KNOT Offshore Partners LP Provides an Operational Update

Aberdeen, Scotland - 21.12.2015

KNOT Offshore Partners LP (the “Partnership”) (NYSE:KNOP) announced the following today:

Despite the disruption in the capital markets, the Partnership has not experienced any material changes in its operations since its third quarter 2015 earnings announcement on November 5, 2015. The Partnership’s underlying business continues to perform well in the fourth quarter. The Partnership’s vessels have experienced 100% utilization in the months of October and November 2015. As a result of the acquisition of the shuttle tanker Ingrid Knutsen on October 15, 2015, the Partnership expects to report incrementally higher Adjusted EBITDA in the fourth quarter of 2015. Furthermore, the Partnership has no newbuilding commitments and no loan maturities before the second half of 2018.

Therefore, the Partnership's management currently expects to recommend to the board of directors (the “Board”) an unchanged distribution of $0.52 per unit with respect to the fourth quarter of 2015. The Board must approve the fourth quarter of 2015 distribution and this approval will be dependent upon, among other things, the absence of any material adverse developments at the time of the determination. Management expects the Board to meet in January 2016 to determine this cash distribution.
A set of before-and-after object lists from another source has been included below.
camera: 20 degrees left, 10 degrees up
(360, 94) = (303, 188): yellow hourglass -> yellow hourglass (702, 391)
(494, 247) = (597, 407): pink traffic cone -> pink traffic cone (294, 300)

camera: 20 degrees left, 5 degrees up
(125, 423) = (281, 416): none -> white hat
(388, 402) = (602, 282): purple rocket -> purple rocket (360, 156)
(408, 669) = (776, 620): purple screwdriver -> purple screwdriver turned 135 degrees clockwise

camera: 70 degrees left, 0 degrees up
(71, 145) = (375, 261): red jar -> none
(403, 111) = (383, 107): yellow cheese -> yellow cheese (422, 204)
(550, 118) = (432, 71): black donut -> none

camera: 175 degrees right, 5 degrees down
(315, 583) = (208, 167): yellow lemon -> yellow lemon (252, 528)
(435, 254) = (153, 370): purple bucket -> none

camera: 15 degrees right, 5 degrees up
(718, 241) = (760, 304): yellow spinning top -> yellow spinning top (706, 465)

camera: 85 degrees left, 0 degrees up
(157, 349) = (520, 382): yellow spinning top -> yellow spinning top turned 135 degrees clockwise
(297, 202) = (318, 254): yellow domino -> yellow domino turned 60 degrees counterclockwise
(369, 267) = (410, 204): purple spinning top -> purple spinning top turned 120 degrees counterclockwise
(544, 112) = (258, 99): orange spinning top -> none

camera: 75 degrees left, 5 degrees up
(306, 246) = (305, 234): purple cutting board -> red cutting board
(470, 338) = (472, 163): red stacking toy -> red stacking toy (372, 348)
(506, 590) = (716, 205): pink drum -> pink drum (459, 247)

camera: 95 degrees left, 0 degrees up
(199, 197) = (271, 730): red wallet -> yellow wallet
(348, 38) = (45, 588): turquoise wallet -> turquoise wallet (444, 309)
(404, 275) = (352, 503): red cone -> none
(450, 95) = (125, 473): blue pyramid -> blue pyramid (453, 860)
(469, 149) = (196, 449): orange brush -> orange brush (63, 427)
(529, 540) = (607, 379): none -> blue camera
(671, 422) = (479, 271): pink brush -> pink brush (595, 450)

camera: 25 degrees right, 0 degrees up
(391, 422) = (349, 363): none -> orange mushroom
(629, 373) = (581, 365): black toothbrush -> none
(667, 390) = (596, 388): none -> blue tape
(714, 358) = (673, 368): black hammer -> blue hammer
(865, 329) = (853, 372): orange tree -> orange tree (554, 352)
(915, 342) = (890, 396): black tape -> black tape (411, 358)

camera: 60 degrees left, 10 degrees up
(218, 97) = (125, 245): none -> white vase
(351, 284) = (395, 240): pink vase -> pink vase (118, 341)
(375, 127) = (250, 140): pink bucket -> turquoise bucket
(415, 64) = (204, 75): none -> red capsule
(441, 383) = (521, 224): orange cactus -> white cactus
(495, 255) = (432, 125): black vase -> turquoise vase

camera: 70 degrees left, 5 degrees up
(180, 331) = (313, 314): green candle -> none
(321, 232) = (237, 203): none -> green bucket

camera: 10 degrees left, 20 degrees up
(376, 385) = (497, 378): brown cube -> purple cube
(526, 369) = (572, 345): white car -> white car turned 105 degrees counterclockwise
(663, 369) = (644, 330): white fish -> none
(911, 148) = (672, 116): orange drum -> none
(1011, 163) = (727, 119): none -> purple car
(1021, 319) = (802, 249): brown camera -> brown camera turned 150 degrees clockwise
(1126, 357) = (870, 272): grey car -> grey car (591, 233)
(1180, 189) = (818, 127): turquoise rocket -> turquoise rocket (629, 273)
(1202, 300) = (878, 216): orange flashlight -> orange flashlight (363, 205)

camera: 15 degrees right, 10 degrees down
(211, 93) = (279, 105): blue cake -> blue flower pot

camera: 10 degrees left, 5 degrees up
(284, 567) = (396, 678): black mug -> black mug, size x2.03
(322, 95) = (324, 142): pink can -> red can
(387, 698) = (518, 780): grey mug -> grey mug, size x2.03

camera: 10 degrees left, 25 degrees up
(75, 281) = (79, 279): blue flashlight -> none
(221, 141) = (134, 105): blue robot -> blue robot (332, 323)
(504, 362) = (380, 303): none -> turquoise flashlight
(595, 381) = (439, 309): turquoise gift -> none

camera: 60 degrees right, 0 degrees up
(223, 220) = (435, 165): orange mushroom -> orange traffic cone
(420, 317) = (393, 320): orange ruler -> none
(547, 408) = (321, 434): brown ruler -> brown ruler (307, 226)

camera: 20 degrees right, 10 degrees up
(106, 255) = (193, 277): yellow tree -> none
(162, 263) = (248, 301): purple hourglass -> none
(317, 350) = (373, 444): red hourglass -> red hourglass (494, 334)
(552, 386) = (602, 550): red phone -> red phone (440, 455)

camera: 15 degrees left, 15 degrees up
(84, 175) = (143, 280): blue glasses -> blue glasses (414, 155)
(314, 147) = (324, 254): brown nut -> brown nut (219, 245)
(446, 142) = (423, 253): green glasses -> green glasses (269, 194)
Subsequent to the acquisition of the Ingrid Knutsen, the average age of the Partnership’s vessels is 3 years 10 months, compared to an industry average of approximately 10 years.

As previously announced on August 12, 2015, the Board authorized a program for the Partnership to repurchase up to 666,667 of its common units and the board of directors of the Partnership’s general partner concurrently authorized the general partner to purchase up to 333,333 common units. As of December 20, 2015, the Partnership and the general partner had purchased 95,193 and 47,545 common units, respectively.

John Costain, Chief Executive Officer and Chief Financial Officer of the Partnership commented, “While we cannot change the backdrop to the market, our shuttle tankers continue to perform well under long term contracts.

The Partnership’s vessels operate under long-term charters, which today have an average remaining term of 5.6 years.

We remain confident that the Partnership will deliver a strong sustainable performance in the years ahead, making us well placed to take advantage of improvements in the capital markets”.

The Partnership owns, operates and acquires shuttle tankers under long-term charters in the offshore oil production regions of the North Sea and Brazil. The Partnership is structured as a master limited partnership. The Partnership’s common units trade on the New York Stock Exchange under the symbol “KNOP.”